Zumal wir hier von Leuten reden, die selbst mal eben zumindest ein Blog mit WordPress aufsetzen könnten. Für die sozialen Netzwerke sollte doch ein einfacher Link reichen. Und zwar auf unser Blog! Es ist ja nun nicht so, dass wir uns verpflichten müssten, ein Designpreis-würdiges Blog einzurichten, das wir zweimal die Woche mit neuen Inhalten füttern. Es geht um den eigenen Schrebergarten. Die eigene Spielwiese. Den eigenen Container für unsere Gedanken.
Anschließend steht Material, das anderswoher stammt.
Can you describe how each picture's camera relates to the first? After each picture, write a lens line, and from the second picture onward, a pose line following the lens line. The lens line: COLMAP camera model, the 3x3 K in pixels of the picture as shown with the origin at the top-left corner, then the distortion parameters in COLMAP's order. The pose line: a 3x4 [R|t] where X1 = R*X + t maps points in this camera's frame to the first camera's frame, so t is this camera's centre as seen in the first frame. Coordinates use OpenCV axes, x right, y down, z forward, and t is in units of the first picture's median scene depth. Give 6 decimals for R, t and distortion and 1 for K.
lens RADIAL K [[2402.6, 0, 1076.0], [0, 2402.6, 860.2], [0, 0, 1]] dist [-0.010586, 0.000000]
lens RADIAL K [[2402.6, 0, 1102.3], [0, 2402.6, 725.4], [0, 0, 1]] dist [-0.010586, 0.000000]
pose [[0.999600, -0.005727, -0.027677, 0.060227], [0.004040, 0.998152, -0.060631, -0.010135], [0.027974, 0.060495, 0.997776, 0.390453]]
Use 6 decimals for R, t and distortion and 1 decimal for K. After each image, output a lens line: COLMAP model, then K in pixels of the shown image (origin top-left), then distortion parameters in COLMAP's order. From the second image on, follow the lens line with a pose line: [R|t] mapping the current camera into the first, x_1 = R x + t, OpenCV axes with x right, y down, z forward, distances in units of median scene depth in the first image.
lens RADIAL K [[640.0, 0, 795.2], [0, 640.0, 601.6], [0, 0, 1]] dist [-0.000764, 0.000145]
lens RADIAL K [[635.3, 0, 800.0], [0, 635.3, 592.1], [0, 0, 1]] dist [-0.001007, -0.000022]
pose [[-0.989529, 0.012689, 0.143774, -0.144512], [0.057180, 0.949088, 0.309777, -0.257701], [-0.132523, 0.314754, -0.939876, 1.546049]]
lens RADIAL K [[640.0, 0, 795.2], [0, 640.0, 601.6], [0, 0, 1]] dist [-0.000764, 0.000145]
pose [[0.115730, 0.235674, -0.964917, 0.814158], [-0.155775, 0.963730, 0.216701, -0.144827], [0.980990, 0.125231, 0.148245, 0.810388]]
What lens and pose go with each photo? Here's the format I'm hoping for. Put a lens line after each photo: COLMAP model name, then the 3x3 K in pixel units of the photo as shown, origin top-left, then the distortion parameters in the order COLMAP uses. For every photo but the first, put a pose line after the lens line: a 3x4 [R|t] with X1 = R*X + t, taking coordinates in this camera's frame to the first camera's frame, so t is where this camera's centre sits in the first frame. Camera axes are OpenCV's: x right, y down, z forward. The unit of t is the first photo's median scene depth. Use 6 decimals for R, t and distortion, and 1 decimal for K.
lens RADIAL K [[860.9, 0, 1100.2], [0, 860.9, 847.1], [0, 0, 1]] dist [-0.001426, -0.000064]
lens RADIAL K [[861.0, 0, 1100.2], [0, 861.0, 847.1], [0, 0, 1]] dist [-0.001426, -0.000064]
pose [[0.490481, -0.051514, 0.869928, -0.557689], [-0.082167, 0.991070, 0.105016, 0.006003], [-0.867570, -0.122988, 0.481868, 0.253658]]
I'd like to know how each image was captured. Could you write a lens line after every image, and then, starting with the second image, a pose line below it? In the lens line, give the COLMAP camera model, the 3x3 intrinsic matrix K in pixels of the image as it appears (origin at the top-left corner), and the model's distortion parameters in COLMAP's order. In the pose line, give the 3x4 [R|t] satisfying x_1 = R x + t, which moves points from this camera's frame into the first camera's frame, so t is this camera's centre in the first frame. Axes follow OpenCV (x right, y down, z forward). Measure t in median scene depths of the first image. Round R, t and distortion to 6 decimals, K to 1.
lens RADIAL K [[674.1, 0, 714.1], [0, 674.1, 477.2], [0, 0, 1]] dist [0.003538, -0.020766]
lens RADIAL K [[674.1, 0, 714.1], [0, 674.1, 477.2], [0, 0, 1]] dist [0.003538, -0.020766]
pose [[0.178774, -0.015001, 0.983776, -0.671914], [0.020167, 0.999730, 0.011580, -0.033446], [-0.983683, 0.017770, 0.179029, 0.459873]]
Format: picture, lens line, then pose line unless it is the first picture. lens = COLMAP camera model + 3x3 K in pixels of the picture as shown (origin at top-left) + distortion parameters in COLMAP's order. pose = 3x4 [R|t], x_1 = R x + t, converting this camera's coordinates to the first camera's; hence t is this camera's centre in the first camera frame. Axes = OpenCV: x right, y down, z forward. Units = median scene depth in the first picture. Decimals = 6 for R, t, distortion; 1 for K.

Ein Plädoyer für das eigene Blog
Stattdessen gibt es Webworker, deren Website nur noch aus einer Sammlung von Links besteht. Diese führen dann zu Twitter, LinkedIn, Flickr oder Google+. Ansonsten gibt es keine Inhalte. Sobald jedoch einer dieser Dienste strauchelt (oder sich wie Twitter immer unbeliebter macht), versuchen sie hektisch ihre Inhalte irgendwie auf den eigenen Server zu bekommen. Kurzum: Die Dienste haben alle ihre Vorteile und erfüllen ihren Zweck, aber wir sollten die Prioritäten anders setzen. Wir sollten uns (wieder) auf unsere eigenen Websites und Blogs konzentrieren und darauf verlinken. Holt zurück, was euch gehört! Bis es irgendwann wieder heißen kann: Meine Visitenkarte! Meine Website! Mein Blog! Meine Inhalte!
Divers diskutiert und zur gleichen Überzeugung gelangt… ein selbstbetriebener Blog ist für mich ein wichtiger Teil meiner digitalen Identität.